» **Action item**: Give back all of the data unchanged. Keep every word as it is.

Items listed in a dataset:
==================================================
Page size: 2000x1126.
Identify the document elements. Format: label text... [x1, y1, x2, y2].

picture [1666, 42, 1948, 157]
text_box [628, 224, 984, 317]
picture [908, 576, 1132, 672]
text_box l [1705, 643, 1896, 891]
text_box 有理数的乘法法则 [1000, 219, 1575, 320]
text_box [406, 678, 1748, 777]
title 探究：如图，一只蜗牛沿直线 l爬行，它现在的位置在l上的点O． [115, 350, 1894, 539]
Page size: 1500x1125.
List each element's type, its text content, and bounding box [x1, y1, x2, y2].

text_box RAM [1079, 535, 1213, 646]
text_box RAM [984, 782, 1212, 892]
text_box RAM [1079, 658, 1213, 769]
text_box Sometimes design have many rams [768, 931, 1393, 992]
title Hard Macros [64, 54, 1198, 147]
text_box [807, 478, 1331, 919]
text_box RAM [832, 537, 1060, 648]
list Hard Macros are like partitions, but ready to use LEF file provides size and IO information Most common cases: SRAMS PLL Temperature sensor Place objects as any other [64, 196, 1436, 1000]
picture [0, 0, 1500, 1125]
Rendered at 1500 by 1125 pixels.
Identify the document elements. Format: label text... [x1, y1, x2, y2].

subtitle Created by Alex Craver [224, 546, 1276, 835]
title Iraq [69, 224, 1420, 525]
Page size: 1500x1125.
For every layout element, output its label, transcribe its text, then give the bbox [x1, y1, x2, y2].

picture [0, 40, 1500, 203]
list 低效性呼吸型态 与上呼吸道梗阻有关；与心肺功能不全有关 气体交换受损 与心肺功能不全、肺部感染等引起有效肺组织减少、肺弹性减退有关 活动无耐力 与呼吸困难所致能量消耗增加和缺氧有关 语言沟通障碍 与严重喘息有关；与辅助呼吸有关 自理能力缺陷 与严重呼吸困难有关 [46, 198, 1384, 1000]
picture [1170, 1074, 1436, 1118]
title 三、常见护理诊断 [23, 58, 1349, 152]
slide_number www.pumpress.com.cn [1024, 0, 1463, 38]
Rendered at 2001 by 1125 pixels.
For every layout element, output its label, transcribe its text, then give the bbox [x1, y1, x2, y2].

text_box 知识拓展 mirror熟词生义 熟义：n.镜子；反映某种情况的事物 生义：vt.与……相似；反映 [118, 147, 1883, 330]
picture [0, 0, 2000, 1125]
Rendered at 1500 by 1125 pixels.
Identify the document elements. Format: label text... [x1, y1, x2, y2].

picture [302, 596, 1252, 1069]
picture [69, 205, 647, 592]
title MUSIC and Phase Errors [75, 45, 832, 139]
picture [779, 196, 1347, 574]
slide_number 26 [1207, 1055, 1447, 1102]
==================================================
» **Output of the task**:
Page size: 2000x1126.
Identify the document elements. Format: label text... [x1, y1, x2, y2].

picture [1666, 42, 1948, 157]
text_box [628, 224, 984, 317]
picture [908, 576, 1132, 672]
text_box l [1705, 643, 1896, 891]
text_box 有理数的乘法法则 [1000, 219, 1575, 320]
text_box [406, 678, 1748, 777]
title 探究：如图，一只蜗牛沿直线 l爬行，它现在的位置在l上的点O． [115, 350, 1894, 539]
Page size: 1500x1125.
List each element's type, its text content, and bounding box [x1, y1, x2, y2].

text_box RAM [1079, 535, 1213, 646]
text_box RAM [984, 782, 1212, 892]
text_box RAM [1079, 658, 1213, 769]
text_box Sometimes design have many rams [768, 931, 1393, 992]
title Hard Macros [64, 54, 1198, 147]
text_box [807, 478, 1331, 919]
text_box RAM [832, 537, 1060, 648]
list Hard Macros are like partitions, but ready to use LEF file provides size and IO information Most common cases: SRAMS PLL Temperature sensor Place objects as any other [64, 196, 1436, 1000]
picture [0, 0, 1500, 1125]
Rendered at 1500 by 1125 pixels.
Identify the document elements. Format: label text... [x1, y1, x2, y2].

subtitle Created by Alex Craver [224, 546, 1276, 835]
title Iraq [69, 224, 1420, 525]
Page size: 1500x1125.
For every layout element, output its label, transcribe its text, then give the bbox [x1, y1, x2, y2].

picture [0, 40, 1500, 203]
list 低效性呼吸型态 与上呼吸道梗阻有关；与心肺功能不全有关 气体交换受损 与心肺功能不全、肺部感染等引起有效肺组织减少、肺弹性减退有关 活动无耐力 与呼吸困难所致能量消耗增加和缺氧有关 语言沟通障碍 与严重喘息有关；与辅助呼吸有关 自理能力缺陷 与严重呼吸困难有关 [46, 198, 1384, 1000]
picture [1170, 1074, 1436, 1118]
title 三、常见护理诊断 [23, 58, 1349, 152]
slide_number www.pumpress.com.cn [1024, 0, 1463, 38]
Rendered at 2001 by 1125 pixels.
For every layout element, output its label, transcribe its text, then give the bbox [x1, y1, x2, y2].

text_box 知识拓展 mirror熟词生义 熟义：n.镜子；反映某种情况的事物 生义：vt.与……相似；反映 [118, 147, 1883, 330]
picture [0, 0, 2000, 1125]
Rendered at 1500 by 1125 pixels.
Identify the document elements. Format: label text... [x1, y1, x2, y2].

picture [302, 596, 1252, 1069]
picture [69, 205, 647, 592]
title MUSIC and Phase Errors [75, 45, 832, 139]
picture [779, 196, 1347, 574]
slide_number 26 [1207, 1055, 1447, 1102]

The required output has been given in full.